Wednesday 27 November 2013

Heart In Winter

My desk in our little apartment.
Snow, blizzards & stuck indoors at 600 metres altitude puts a dent in the mood of a slightly stir-crazy Jonnie Falafel.

The thick duvet of snow laid over the landscape doesn't help my natural tendency to indolence! I want to stay holed up in this cosy apartment - tiny enough to be heated in it's entirety by a single wood burner – doing very little save concocting vast vats of soup from scrapings from the dwindling larder. Dried mushrooms, a few jars of sugo, some bottled vegetables, sprouting potatoes and gradually dehydrating zucchini. An adorable friend Filippo came to lunch on Sunday bringing a huge bouquet of ornamental cabbages. Two more days of this and we may have to soup them. No benevolent soul could get here to dine today.

The wind whines and complains around the chimney cowels and the sharp edges of the roof, but the snow tamps everything else. The valleys – giant echo bowls – normally amplify the sound of planes 7,000 mts above, but even that's muffled now. There are bats hanging under the loggia day and night, and little yellow finches pressing themselves into the gaps between the wall and the drainpipes beneath the roof over-hang. Sudden gusts of wind ruffle their feathers. Preoccupied with survival, they have nothing to sing about now. In the eerie silence one is acutely aware of the dull crunch of snow underfoot when venturing out to replenish the logs. Am I being followed? Stop. The footsteps stop. Look. Nothing. One set of steps traced through the powder white.

Cabbage Bouquet
The fluorescent-tube harshness of the light lends a drab hue to the stone houses. Those seduced here by the summer sun wouldn't recognise them. They felt these same stones exude heat on summer nights, they've witnessed the swift amber dawns, lazed in the syrupy late afternoon light or dined under a moon bloodied and pink. You wouldn't believe the moon now, with it's frosty unwelcoming stare.

Indolence indulges melancholy. Or is it the other way round? I don't want to read, I don't want to watch DVDs. I don't really feel inspired to do much of anything except stick close to the stove and brood. I might want to listen to the Tiger Lillies to ramp up the mood but instead listen to the churning mind raking over the coals to rekindle the embers of uncomfortable memories – disappointments, losses, former friends, mistakes and every rueful morsel of disgraceful behaviour gets chewed over. Parades of faces from another lifetime. What finally happened to her? What must they have thought of me? Why did I do nothing? It's too late to say.....

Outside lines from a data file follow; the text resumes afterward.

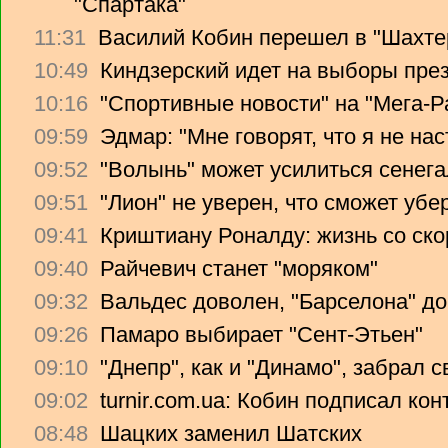
"Спартака"
11:31
Василий Кобин перешел в "Шахте
10:49
Киндзерский идет на выборы пре
10:16
"Спортивные новости" на "Мега-Р
09:59
Эдмар: "Мне говорят, что я не на
09:52
"Волынь" может усилиться сенег
09:51
"Лион" не уверен, что сможет убе
09:41
Криштиану Роналду: жизнь со ско
09:40
Райчевич станет "моряком"
09:32
Вальдес доволен, "Барселона" до
09:26
Памаро выбирает "Сент-Этьен"
09:10
"Днепр", как и "Динамо", забрал 
09:02
turnir.com.ua: Кобин подписал ко
08:48
Шацких заменил Шатских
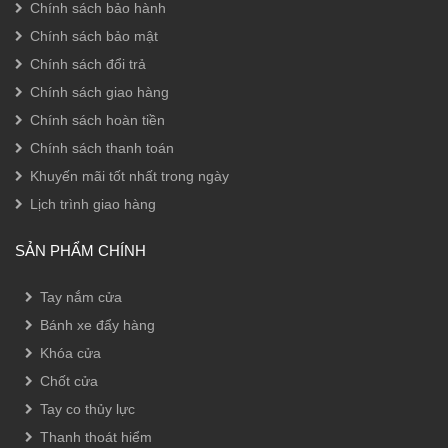
Chính sách bảo hành
Chính sách bảo mật
Chính sách đổi trả
Chính sách giao hàng
Chính sách hoàn tiền
Chính sách thanh toán
Khuyến mãi tốt nhất trong ngày
Lịch trình giao hàng
SẢN PHẨM CHÍNH
Tay nắm cửa
Bánh xe đẩy hàng
Khóa cửa
Chốt cửa
Tay co thủy lực
Thanh thoát hiểm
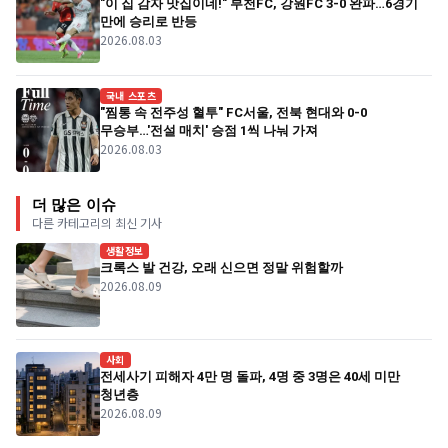
"이 집 감자 맛집이네!" 부천FC, 강원FC 3-0 완파…6경기
만에 승리로 반등
2026.08.03
국내 스포츠
"찜통 속 전주성 혈투" FC서울, 전북 현대와 0-0
무승부…'전설 매치' 승점 1씩 나눠 가져
2026.08.03
더 많은 이슈
다른 카테고리의 최신 기사
생활정보
크록스 발 건강, 오래 신으면 정말 위험할까
2026.08.09
사회
전세사기 피해자 4만 명 돌파, 4명 중 3명은 40세 미만
청년층
2026.08.09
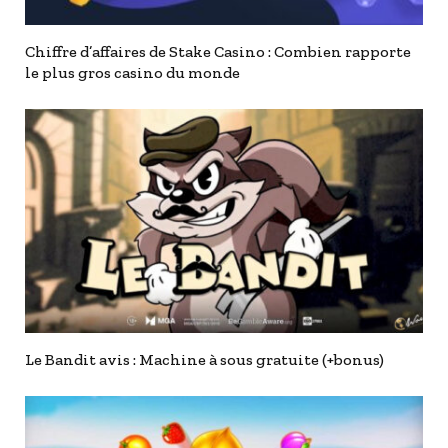
Chiffre d’affaires de Stake Casino : Combien rapporte
le plus gros casino du monde
Le Bandit avis : Machine à sous gratuite (+bonus)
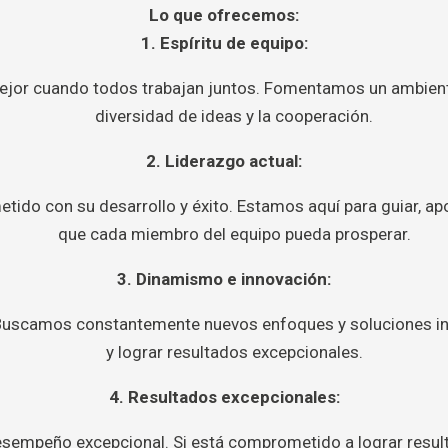
Lo que ofrecemos:
1. Espíritu de equipo:
mejor cuando todos trabajan juntos. Fomentamos un ambient
diversidad de ideas y la cooperación.
2. Liderazgo actual:
ido con su desarrollo y éxito. Estamos aquí para guiar, apo
que cada miembro del equipo pueda prosperar.
3. Dinamismo e innovación:
Buscamos constantemente nuevos enfoques y soluciones inn
y lograr resultados excepcionales.
4. Resultados excepcionales:
empeño excepcional. Si está comprometido a lograr resulta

It's not like I don't have plenty to think about. I should be focused on our reboot of the mission next season which involves some big changes at Tenuta Savorgnano. We're off to England in just over a week and I should be planning for that, but I can't think about it today, when the mood colours everything. It just leads me to sour assessments of the impending consumer orgy we call Christmas. Did anyone read George Monbiot's recent article which mentioned gifts such as wi-fi controlled electric kettles, mahogany skateboards, souped-up cuckoo clocks and specially packaged balls of garden twine at £16 a piece!! And don't get me started on the mad economic system sustained only by spending on fripperies. It conjures the image of bored zombies plodding towards eco-doom.

Snow hits the hills
Paul says I should ring the Samaritans to whinge about my two houses in Tuscany. A friend says when life offers you lemons, make lemonade. I can laugh at the irony of the former but the latter riles me. It just sounds too off pat 'self-helpish' Straight from one of those books with strident covers pedalling mendacious pseudo-psychology. Think of opportunities and not obstacles. Oh purleeese! Pass the sick bag Alice.

I was the kind of kid who moped over moons and sat on the doorstep swathed in an old Naval overcoat to watch the rain detach bits of rough-cast from the house. I was given to wandering around the local cemetery to ensure the equitable distribution of flowers and almost weeping when I encountered a child's grave at the awful unfairness of it all. Children got slightly more than their due shares. Melancholy is my friend I don't want ironing out of my character. It's a masochistic disposition, a sweet malady, an exquisite pain. It's natural, it's not depression, doesn't require Prozac and is written through my soul like a stick of Blackpool rock.